题目 ▸ 从下文介绍VikingDB检索公共参数的文档中，原样引用以含有“检索功能包括多个接口组成，分别对应不同的检索模式和业务场景。”的文字开头、以“务场景，选择合适的检索方式。”结尾的那一段。

检索公共参数--向量数据库VikingDB-火山引擎

文档中心

向量数据库VikingDB

检索(Search)

检索公共参数

检索功能包括多个接口组成，分别对应不同的检索模式和业务场景。

接口升级说明

对应的V1接口说明为：https://www.volcengine.com/docs/84313/1580544，V1接口将各种检索模式放置在同一接口中，由不同参数组合来区分不同的检索模式。V2接口则将不同检索模式对应到不同的接口，更加清晰，便于您针对自己的业务场景，选择合适的检索方式。
使用区别：

	V2接口	V1接口
向量检索	SearchByVector dense_vector参数	https://www.volcengine.com/docs/84313/1419285 设置order_by_vector.vectors参数
稠密稀疏向量混合检索	SearchByVector，设置sparse_vector参数	https://www.volcengine.com/docs/84313/1419286 设置order_by_vector.sparse_vectors参数
向量检索下支持张量重排	SearchByVector 设置 tensor_rerank 参数，详见：Tensor Rerank 结构	不支持
多模态检索	SearchByMultiModal 其中，若为支持instruction的模型，需要主动设置是否添加instruction，以增强感知度。请求结果中会返回拼接instruction后的query语句。	https://www.volcengine.com/docs/84313/1419288 设置order_by_raw参数
多模态检索下支持张量重排	SearchByMultiModal 设置 tensor_rerank 参数，详见：Tensor Rerank 结构	不支持
主键检索	SearchByID	https://www.volcengine.com/docs/84313/1419285 设置order_by_vector.primary_keys参数
标量排序检索	SearchByScalar	https://www.volcengine.com/docs/84313/1419287 设置order_by_scalar参数
随机检索	SearchByRandom	https://www.volcengine.com/docs/84313/1578505 不设置任何order_by_xxx参数
关键词检索	SearchByKeywords	不支持
主键过滤	ids_in、ids_not_in参数	primary_key_in、primary_key_not_in参数
子索引	性能和易用性更强的分片研发中，敬请期待。	partition参数指定
响应字段	主键值会单独列出，便于定位数据	所有字段均在同一级参数中

检索类接口通用请求体参数

参数名	类型	必选	子参数	类型	备注
resource_id	string	2选1			资源id
collection_name	string	2选1			collection名称
index_name	string	是			索引名称
output_fields	list	否			要返回的标量字段列表. 用户不传 output_fields 时, 返回所有标量字段用户传一个空列表不返回标量字段 output_fields格式错误或者过滤字段不是 collection 里的字段时, 接口返回错误
filter	map	否			过滤条件，格式见下文。默认为空，不做过滤
limit	int	否			检索结果数量，默认为10, 上限是 100000
offset	int	否			偏移量。仅分页场景下使用，不建议设置过大值，否则有深分页影响。默认值为0。设置值至少为0，语义和mysql的offset相同。

给定材料 ▸
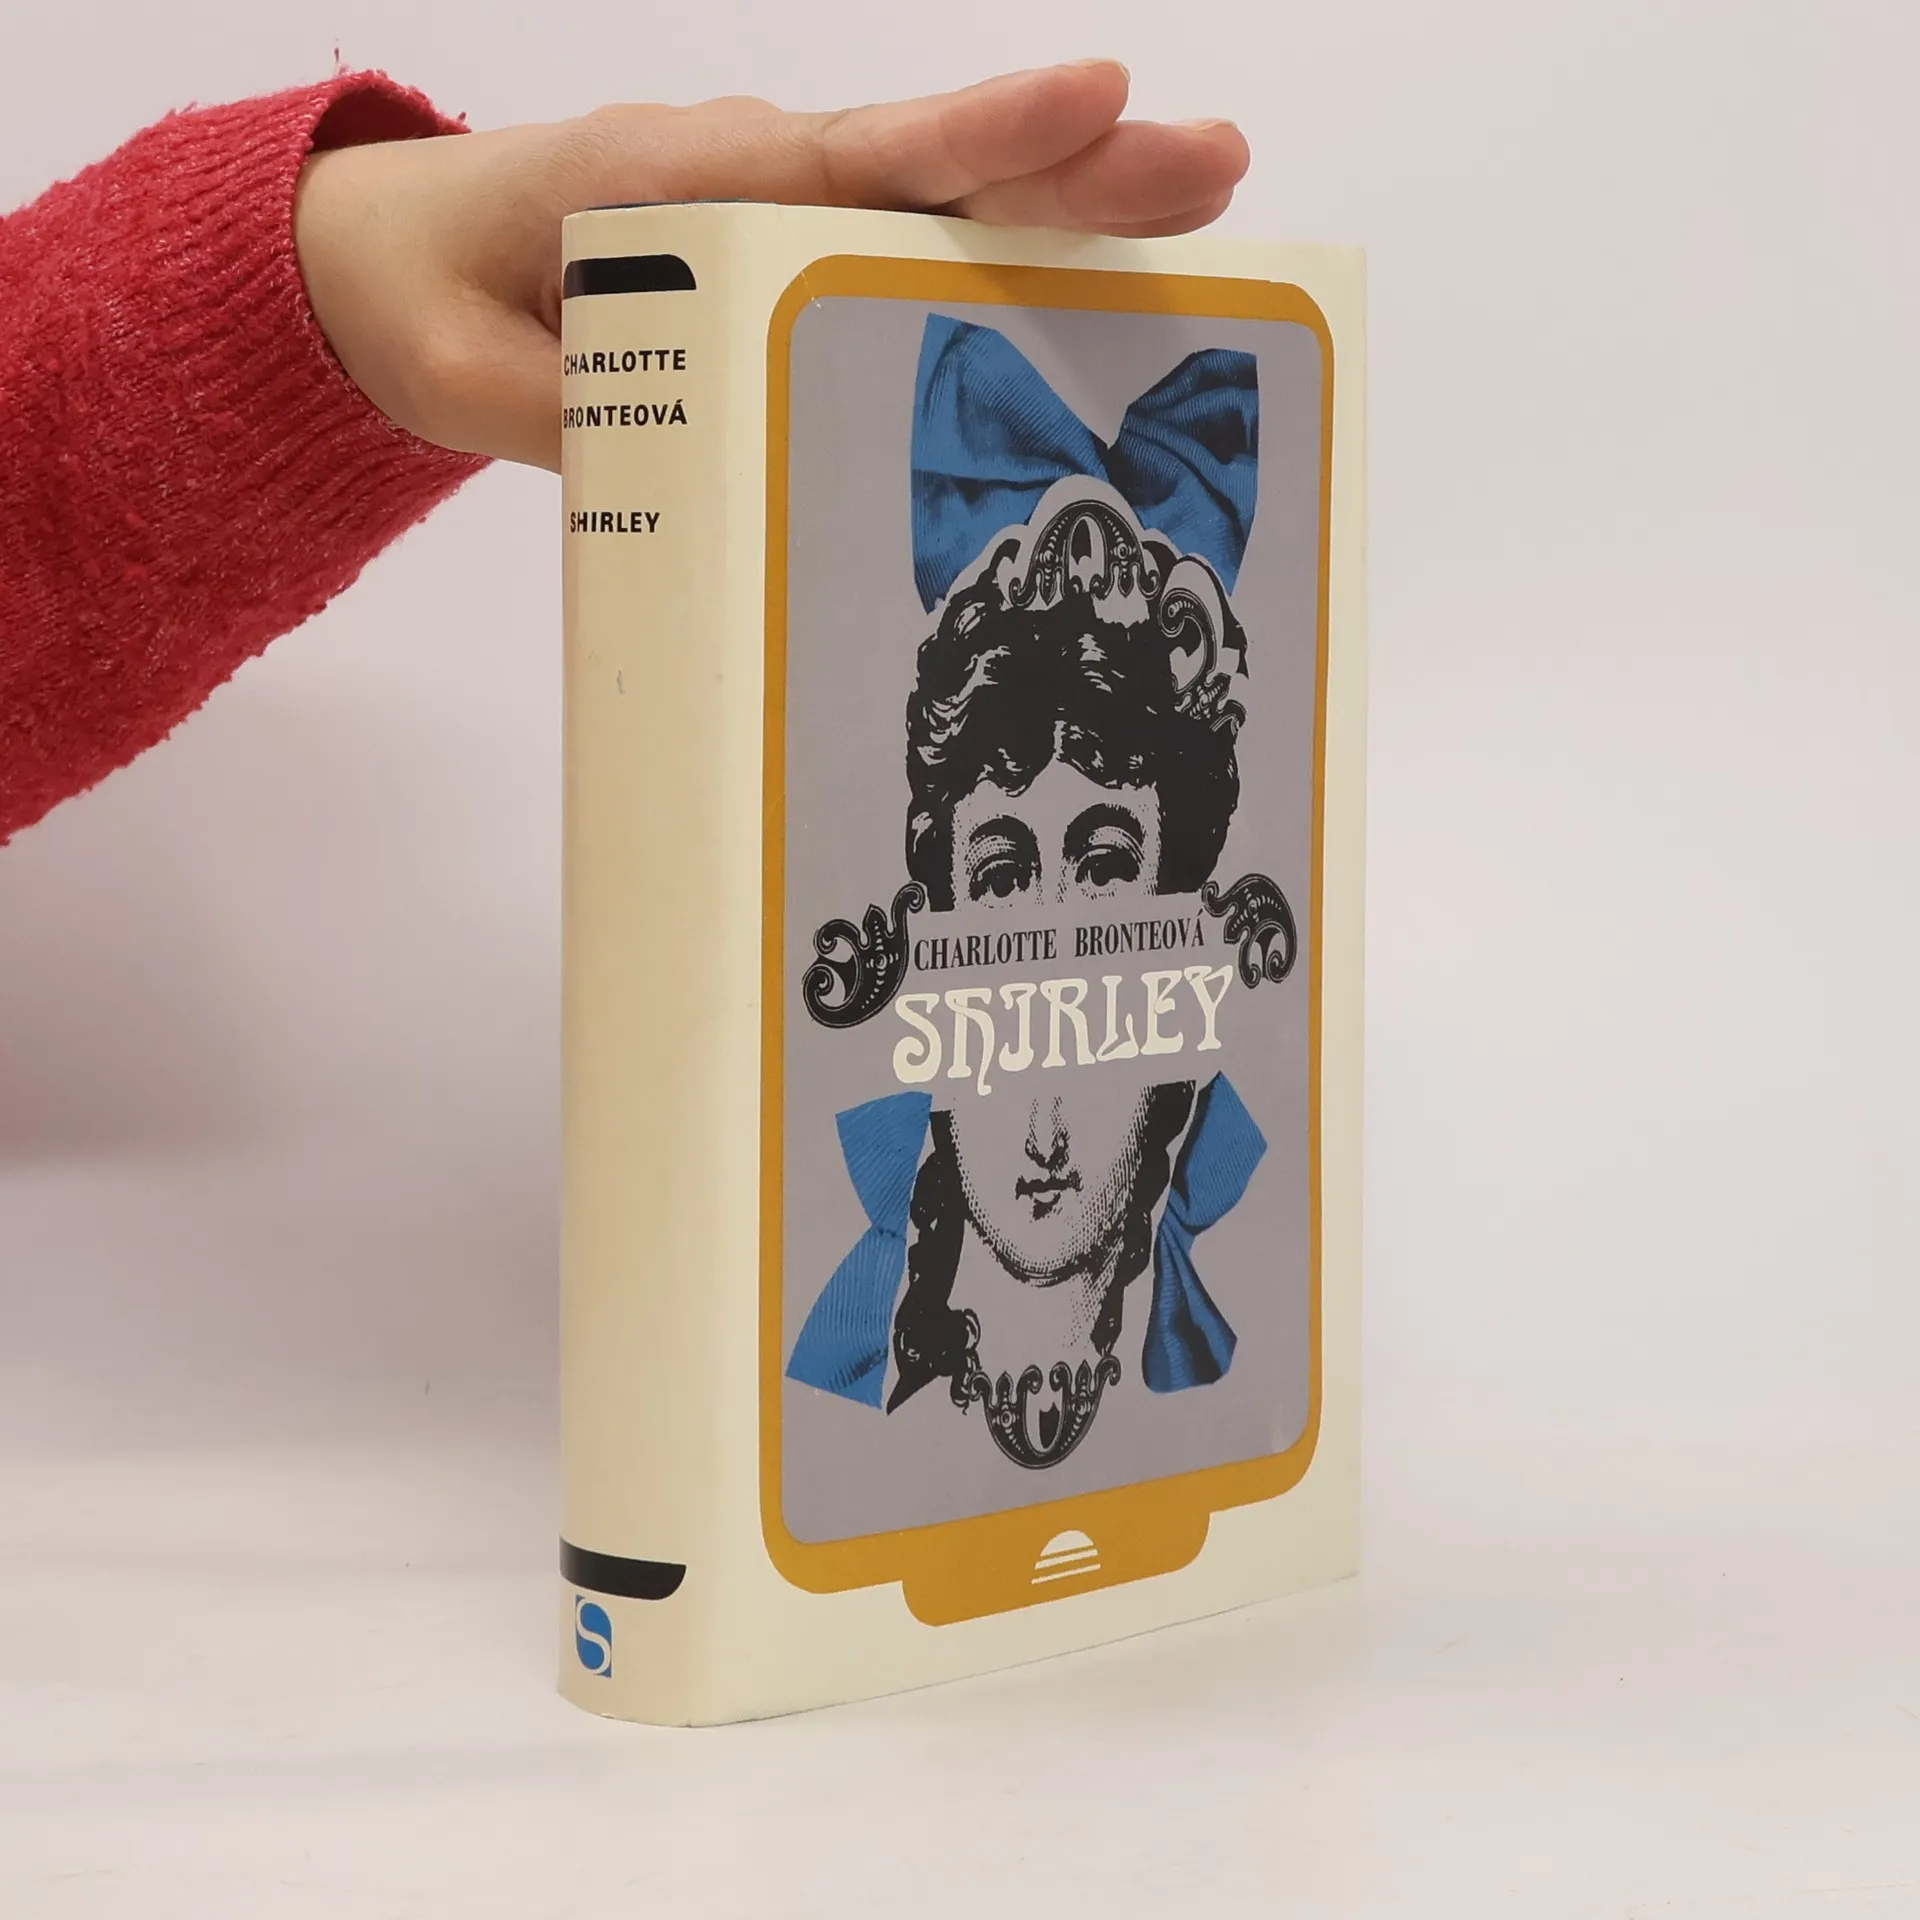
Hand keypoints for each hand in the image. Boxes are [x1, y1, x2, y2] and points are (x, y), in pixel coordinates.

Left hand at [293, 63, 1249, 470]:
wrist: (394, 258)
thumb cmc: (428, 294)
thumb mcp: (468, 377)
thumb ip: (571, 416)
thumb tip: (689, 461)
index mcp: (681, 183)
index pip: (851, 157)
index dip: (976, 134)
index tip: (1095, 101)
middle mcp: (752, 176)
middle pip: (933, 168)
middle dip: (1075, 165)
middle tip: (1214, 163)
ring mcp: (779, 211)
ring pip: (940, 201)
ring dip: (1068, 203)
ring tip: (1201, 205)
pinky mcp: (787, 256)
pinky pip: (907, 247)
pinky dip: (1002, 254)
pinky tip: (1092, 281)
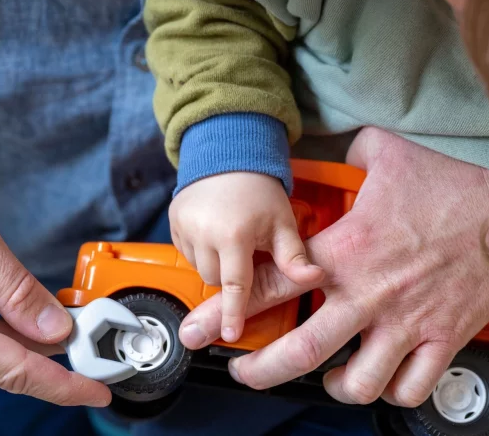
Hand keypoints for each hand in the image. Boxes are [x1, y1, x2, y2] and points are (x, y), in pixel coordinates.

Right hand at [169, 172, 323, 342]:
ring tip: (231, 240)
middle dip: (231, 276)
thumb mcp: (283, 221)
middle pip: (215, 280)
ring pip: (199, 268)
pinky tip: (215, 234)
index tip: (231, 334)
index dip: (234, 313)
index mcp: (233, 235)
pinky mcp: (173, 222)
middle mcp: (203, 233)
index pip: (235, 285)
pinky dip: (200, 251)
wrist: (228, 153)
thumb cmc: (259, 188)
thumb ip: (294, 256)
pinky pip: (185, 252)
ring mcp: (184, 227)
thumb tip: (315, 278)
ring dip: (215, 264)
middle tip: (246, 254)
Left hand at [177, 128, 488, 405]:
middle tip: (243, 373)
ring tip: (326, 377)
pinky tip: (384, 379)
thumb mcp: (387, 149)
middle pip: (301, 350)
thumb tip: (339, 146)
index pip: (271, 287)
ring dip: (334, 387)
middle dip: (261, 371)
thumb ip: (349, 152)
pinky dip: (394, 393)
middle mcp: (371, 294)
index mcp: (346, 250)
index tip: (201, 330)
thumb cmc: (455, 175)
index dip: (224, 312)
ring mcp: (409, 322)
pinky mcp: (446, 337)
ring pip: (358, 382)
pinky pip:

参考解答 ▸
检索功能包括多个接口组成，分别对应不同的检索模式和业务场景。

接口升级说明

对应的V1接口说明为：https://www.volcengine.com/docs/84313/1580544，V1接口将各种检索模式放置在同一接口中，由不同参数组合来区分不同的检索模式。V2接口则将不同检索模式对应到不同的接口，更加清晰，便于您针对自己的业务场景，选择合适的检索方式。